Here’s a list of books recommended by David Christian. David is a member of the Australian Academy of the Humanities who originated the "Big History" online course, which surveys the past on the largest possible scales. We have been working together to make the course available to high school students and teachers.
Steven Pinker, The Better Angels of Our Nature: Why Violence has Declined, Viking, 2011. A famous Harvard psychologist and linguist does something historians should have done years ago: look for serious data about changing levels of violence in human societies. And his findings are stunning and in many ways unexpected.
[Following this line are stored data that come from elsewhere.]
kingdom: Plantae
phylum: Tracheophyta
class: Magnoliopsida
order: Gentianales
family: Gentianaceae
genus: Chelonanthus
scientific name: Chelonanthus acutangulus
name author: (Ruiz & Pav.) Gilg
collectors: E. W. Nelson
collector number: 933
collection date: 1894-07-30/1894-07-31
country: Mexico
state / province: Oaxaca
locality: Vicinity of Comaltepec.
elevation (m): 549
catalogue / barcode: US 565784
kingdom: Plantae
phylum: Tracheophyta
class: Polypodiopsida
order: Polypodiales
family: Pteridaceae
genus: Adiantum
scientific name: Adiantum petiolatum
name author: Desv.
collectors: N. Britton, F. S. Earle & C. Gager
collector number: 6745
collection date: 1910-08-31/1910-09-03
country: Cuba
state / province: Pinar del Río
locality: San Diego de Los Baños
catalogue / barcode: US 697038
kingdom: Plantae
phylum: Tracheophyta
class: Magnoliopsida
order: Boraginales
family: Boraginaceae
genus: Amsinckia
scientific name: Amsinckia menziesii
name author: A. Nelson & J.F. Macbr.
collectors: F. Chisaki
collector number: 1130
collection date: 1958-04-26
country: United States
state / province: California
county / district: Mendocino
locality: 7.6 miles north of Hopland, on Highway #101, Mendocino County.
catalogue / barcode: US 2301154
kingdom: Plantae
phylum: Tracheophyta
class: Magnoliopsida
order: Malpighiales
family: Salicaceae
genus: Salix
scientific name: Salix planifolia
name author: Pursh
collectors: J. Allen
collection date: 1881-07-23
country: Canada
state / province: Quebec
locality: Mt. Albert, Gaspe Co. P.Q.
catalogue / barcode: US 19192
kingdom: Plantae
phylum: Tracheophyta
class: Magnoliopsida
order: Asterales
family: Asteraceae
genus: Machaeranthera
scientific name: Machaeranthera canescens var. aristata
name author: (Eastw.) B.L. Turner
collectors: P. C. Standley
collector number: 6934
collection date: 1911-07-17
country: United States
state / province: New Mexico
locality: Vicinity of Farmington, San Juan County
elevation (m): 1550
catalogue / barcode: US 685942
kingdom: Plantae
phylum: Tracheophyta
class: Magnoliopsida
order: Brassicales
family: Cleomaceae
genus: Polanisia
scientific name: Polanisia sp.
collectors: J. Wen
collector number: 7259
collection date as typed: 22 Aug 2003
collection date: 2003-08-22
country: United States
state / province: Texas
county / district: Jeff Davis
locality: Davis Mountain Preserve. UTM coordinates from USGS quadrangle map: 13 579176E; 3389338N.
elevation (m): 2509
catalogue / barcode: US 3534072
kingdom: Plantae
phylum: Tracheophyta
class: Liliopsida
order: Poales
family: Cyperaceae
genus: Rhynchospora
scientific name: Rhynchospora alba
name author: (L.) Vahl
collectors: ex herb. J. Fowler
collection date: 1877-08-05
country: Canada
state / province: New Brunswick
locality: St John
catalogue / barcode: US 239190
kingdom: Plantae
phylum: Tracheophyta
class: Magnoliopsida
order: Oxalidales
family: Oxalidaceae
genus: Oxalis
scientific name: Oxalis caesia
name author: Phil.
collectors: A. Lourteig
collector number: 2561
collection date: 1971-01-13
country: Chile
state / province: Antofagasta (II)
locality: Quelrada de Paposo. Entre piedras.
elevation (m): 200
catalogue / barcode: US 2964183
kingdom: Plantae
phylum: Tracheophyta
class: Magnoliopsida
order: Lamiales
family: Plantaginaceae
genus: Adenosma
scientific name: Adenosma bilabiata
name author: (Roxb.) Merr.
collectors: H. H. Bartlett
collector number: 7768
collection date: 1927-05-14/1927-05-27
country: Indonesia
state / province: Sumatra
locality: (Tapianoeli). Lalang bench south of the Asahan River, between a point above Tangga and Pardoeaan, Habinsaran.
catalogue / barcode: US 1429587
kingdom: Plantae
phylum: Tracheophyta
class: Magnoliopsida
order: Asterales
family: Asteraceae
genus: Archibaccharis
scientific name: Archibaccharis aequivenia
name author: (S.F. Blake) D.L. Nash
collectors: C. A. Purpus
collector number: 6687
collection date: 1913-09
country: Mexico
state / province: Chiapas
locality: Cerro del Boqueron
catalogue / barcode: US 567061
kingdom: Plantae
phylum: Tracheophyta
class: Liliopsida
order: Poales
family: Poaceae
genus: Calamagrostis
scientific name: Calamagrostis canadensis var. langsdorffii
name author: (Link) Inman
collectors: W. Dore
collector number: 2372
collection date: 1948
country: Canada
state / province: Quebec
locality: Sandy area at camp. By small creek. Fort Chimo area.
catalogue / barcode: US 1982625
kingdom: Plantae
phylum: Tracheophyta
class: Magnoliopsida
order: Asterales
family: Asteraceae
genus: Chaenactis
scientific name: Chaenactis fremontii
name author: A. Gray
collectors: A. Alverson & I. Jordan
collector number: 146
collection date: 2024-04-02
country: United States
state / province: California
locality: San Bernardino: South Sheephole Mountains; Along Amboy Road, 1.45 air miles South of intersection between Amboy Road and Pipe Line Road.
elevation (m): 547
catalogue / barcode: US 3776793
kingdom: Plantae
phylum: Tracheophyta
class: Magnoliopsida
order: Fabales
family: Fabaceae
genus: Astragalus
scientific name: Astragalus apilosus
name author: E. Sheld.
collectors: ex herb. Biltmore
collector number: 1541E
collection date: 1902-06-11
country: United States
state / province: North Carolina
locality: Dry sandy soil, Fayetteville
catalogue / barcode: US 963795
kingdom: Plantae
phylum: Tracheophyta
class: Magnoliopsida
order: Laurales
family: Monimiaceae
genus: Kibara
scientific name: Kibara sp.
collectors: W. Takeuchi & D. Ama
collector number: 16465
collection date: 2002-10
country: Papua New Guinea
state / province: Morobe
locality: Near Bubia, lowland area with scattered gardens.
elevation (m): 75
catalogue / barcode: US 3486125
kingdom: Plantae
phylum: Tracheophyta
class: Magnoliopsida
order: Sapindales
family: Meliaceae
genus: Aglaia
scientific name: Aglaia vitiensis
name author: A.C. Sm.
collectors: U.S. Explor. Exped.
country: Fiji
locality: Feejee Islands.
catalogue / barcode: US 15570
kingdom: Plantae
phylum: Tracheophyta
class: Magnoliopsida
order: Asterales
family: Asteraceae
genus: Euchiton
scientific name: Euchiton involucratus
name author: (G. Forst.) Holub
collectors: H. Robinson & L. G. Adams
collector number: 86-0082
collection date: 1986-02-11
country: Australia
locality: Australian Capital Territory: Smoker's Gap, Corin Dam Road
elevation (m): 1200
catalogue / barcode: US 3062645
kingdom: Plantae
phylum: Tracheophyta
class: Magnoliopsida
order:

He finds that in the last two centuries, almost all forms of violence have declined drastically. Murder rates have plummeted in most parts of the world, domestic violence has declined sharply, but even the number of military casualties has declined, partly because the huge casualties of modern warfare were dwarfed by the even larger increases in total population. This is a very optimistic book about the gains of modernity.
Anders Aslund, How Capitalism was Built, Cambridge University Press, 2007: Anders Aslund, Russia's Capitalis Revolution: Why Market Reform Succeeded and Democracy Failed, Peterson Institute, DC, 2007; Anders Aslund, How Ukrine became a Market Economy and Democracy, Peterson Institute, DC, 2009. A fascinating, if somewhat partisan, trilogy of books on the transition from a command economy to a market economy in easter Europe after the fall of communism. Aslund's basic conclusion is that the transition to market economies has been pretty successful in 18 out of 21 post-Communist countries; in all these countries more than 50% of GDP now comes from the private sector, and, surprisingly, growth rates in the last decade have been highest in the former Soviet countries. (The three still in an economic time warp are Belarus, Turkmenistan and Uzbekisan.) But democratisation has been far less successful. It has largely succeeded in Eastern Europe and the Baltic republics, but most of the countries that belonged to the Soviet Union still have relatively to strongly authoritarian political systems, in which parliaments exist, but have little impact on government. Corruption levels and lack of respect for the rule of law remain high in most of the former Soviet countries. He also argues strongly that 'shock therapy' and rapid reform were essential because slower reforms merely allowed former elites to regain power over significant parts of the economy and skim off huge 'rents'.
Brian Cox, Jeff Forshaw, The Quantum Universe (And Why Anything that can Happen, Does), 2012; and Brian Cox and Jeff Forshaw, Why does E = mc2: (And why should we care?), 2009. I loved both these books, but I must confess, as a non-scientist, that I didn't understand the argument in full. Great to give you a sense of the thinking of modern physicists, but occasionally, despite the very clear explanations of the authors, I had to let the argument flow over me and enjoy it rather than understand it! Still worth it. Each time I have a go at quantum physics or relativity I'm convinced I've understood them a bit better, but please don't make me sit an exam on them!
Sam Kean, The Disappearing Spoon: And Other Trues Tales of Madness, Love, and the History of the World from the Periodic Table of the Elements, Little, Brown and Co., 2010. A wonderful and entertaining book on the periodic table of elements. It's not just on the periodic table, that wonderful document that helps us see the similarities and difference between different 'species' of elements. It's also on the discoverers of the elements (some wonderful tales here) and on the elements themselves. Elements that were used as poisons, from cadmium to mercury to thallium, the most deadly of all. Or silver, a wonderful disinfectant, which the astronomer Tychoe Brahe used to have a special nose made when his own was cut off in a duel. The title comes from a spoon made from Gallium, which has such a low melting point that the spoon will disappear as you start stirring your tea.
Jan Zalasiewicz, The Earth after Us: What Legacy will Humans Leave in the Rocks?, OUP, 2008 asks what traces we will leave behind us in 100 million times. As one of the pioneers of the idea that we now live in a new era, the Anthropocene, in which humans have become the most powerful force for change in the biosphere, he believes that we will indeed leave traces behind. But they won't be easy to decipher for alien palaeontologists in the distant future. One of the strangest might be the absence of a layer of limestone as our oceans get too acidic to allow its deposition.